Landscape architects and others must become facilitators of community energy and ideas, working closely with the local change agents to pass on our skills (capacity building) and to help implement simple, good, achievable ways to make cities more liveable and sustainable.

The Roy Reah community in Phnom Penh flooded regularly, making basic access a challenge.

The Roy Reah community in Phnom Penh flooded regularly, making basic access a challenge.

Image: Codesign Studio

Redefining our role

Urban and environmental challenges, both in Australia and overseas, are beyond the capacity of the built environment professions to “solve” by sticking to our business-as-usual consultancy paradigm. We need new models. Our work at CoDesign Studio – a social enterprise that methodologically sits at the intersection of design and community development – has been responding to this challenge by exploring how landscape architecture can be used as a process to deliver measurable increases in levels of community empowerment, social capital and environmental improvement.

This issue has similarly identified a number of emerging challenges and design approaches. In closing I want to build on three issues relating to the role of landscape architecture in public participation: firstly, the problem of disconnection between designer and public; secondly, the need for more inclusive approaches to public engagement, particularly with respect to working with hard-to-reach groups; and finally, the need to generate impact at scale.

The problem of disconnection between designer and public

In their introduction to this issue, Greg Grabasch and Daniel Firns of UDLA highlighted how traditional design processes involving physical site analysis and studio-based documentation are too often disconnected from the public, which the design outcomes are intended serve. While landscape architectural efforts have moved strides ahead in improving the sustainability and liveability of communities, in other ways they have failed to deliver meaning and equality. Design ideas, while worthy, can feel imposed if there is not an appropriate level of community “buy-in.” Grabasch and Firns go on to advocate for a dynamic approach to landscape architecture where process is marked by a continuous feedback loop between communities, decision makers and designers, leading to robust, flexible solutions. Improved connections between designer and public will lead to more sustainable, inclusive neighbourhoods.

The need for more inclusive approaches to design

While public participation has been proven to be a key driver for improved happiness, wellbeing and belonging,3 methods for its integration with landscape architecture remain limited. This article does not suggest that public participation should replace the role of the expert, a common misconception, but argues that more inclusive approaches to design must evolve to respond to the needs of a diverse public audience, including hard-to-reach groups.

This issue has highlighted some emerging approaches, including some unlikely sources. In his article on contemporary design dialogue, Dr David Deeley describes scenario-planning as a framework for landscape process, a method originally developed by military intelligence. Other examples include working from community-generated briefs, something demonstrated effectively by Kounkuey Design Initiative in Nairobi; using temporary pop-up spaces and events in the landscape to establish local dialogue, such as the Docklands Urban Realities program; online participation such as that used in the Everything Except Walk installation in Melbourne; and community workshops, undertaken as part the Vietnam Veterans Commemorative Wall in Seymour, Victoria. While there is no one-size-fits-all solution, there are a number of ways in which the profession can open up choices for communities, rather than closing them down.

### Task goal
Copy the passage on landscape architecture and public participation word for word, everything from "The need for more inclusive approaches to design" down to "including hard-to-reach groups.".

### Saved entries
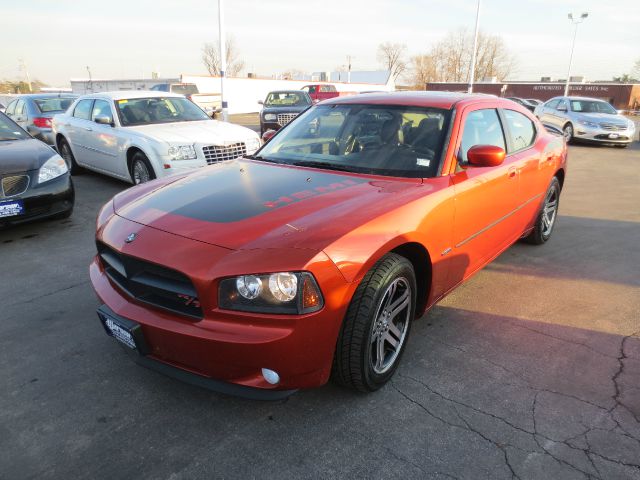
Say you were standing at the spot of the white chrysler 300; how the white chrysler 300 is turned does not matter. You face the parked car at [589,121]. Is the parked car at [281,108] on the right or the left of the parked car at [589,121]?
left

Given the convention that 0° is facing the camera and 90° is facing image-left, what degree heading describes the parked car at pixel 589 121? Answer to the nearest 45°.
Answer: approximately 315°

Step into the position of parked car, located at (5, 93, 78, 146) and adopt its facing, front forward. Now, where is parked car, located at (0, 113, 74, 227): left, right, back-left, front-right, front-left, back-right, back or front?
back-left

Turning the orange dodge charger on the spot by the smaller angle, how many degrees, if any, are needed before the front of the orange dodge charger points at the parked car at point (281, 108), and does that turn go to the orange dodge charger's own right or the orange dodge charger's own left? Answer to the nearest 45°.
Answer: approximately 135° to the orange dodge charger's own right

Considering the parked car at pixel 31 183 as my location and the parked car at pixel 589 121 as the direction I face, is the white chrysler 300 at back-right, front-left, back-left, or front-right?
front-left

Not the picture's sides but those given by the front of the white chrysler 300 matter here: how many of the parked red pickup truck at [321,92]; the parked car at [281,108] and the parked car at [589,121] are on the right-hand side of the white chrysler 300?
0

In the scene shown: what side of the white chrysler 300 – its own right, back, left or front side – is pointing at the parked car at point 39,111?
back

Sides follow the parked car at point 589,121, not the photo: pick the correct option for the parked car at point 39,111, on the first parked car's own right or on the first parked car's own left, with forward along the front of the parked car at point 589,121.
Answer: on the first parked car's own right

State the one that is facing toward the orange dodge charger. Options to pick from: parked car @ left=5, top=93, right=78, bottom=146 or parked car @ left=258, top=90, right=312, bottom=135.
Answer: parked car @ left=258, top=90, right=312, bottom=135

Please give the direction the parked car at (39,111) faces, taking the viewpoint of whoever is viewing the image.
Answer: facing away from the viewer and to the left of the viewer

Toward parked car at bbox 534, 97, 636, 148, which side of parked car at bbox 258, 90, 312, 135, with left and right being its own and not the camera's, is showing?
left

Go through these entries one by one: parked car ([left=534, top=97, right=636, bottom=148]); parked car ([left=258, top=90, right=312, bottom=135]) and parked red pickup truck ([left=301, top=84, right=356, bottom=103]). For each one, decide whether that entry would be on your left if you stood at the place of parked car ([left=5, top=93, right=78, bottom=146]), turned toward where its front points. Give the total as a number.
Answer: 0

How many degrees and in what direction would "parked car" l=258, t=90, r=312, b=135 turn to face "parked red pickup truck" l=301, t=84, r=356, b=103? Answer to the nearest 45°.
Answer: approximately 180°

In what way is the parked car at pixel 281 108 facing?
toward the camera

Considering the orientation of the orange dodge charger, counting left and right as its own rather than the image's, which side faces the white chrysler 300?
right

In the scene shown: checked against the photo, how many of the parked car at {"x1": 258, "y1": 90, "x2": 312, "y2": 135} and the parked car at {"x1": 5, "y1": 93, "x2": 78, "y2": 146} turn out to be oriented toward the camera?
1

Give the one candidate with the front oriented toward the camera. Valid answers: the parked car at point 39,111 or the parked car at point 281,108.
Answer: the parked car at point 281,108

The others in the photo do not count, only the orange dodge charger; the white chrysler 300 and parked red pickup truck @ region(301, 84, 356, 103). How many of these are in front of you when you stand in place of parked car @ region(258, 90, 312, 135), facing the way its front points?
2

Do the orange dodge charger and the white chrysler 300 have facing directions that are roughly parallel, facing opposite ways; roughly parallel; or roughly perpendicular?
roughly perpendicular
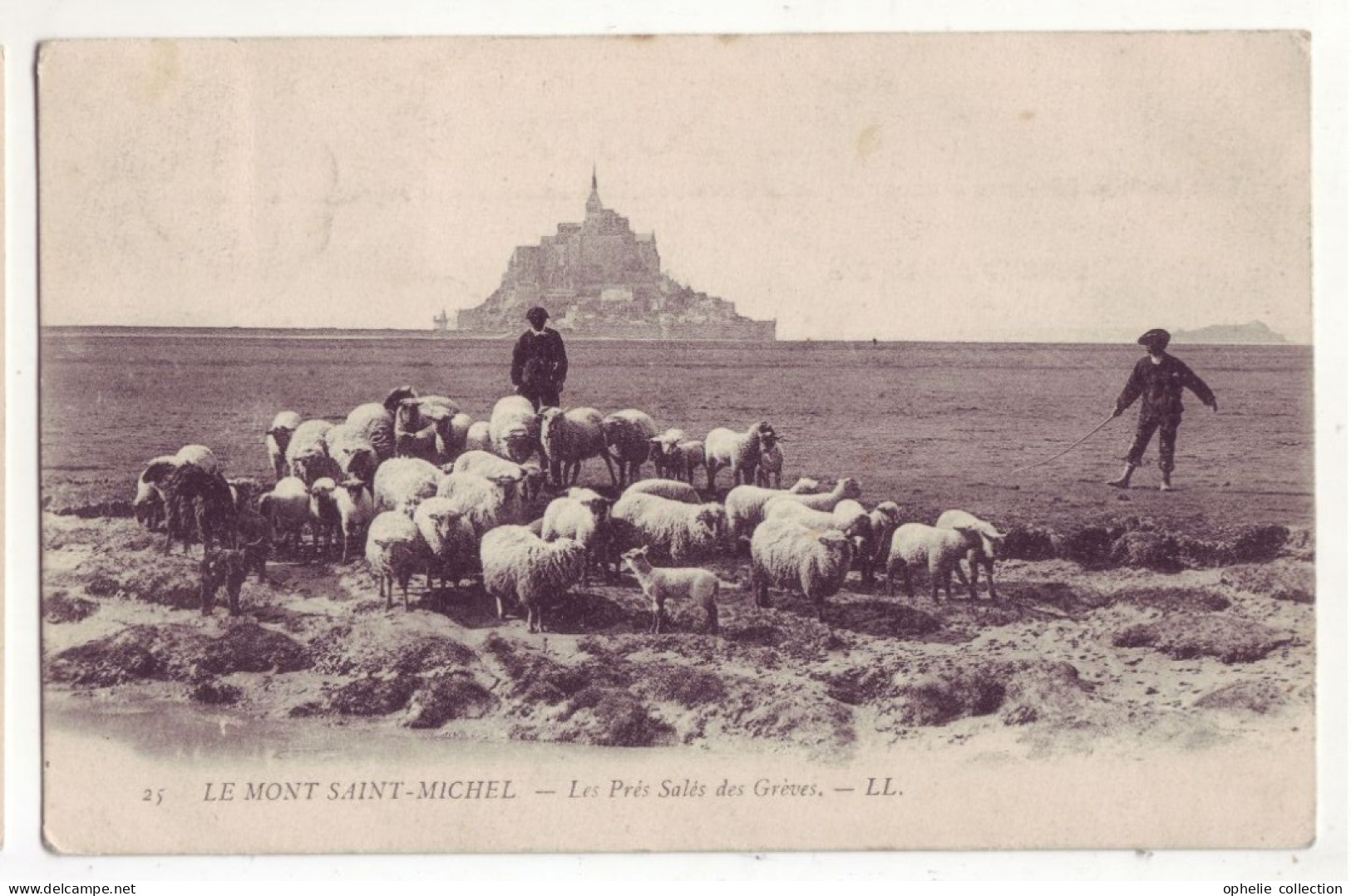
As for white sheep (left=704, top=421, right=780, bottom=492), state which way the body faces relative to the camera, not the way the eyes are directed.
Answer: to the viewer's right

### Response for this exercise
The need for more inclusive approaches to design

While public participation has been proven to be a key driver for improved happiness, wellbeing and belonging,3 methods for its integration with landscape architecture remain limited. This article does not suggest that public participation should replace the role of the expert, a common misconception, but argues that more inclusive approaches to design must evolve to respond to the needs of a diverse public audience, including hard-to-reach groups.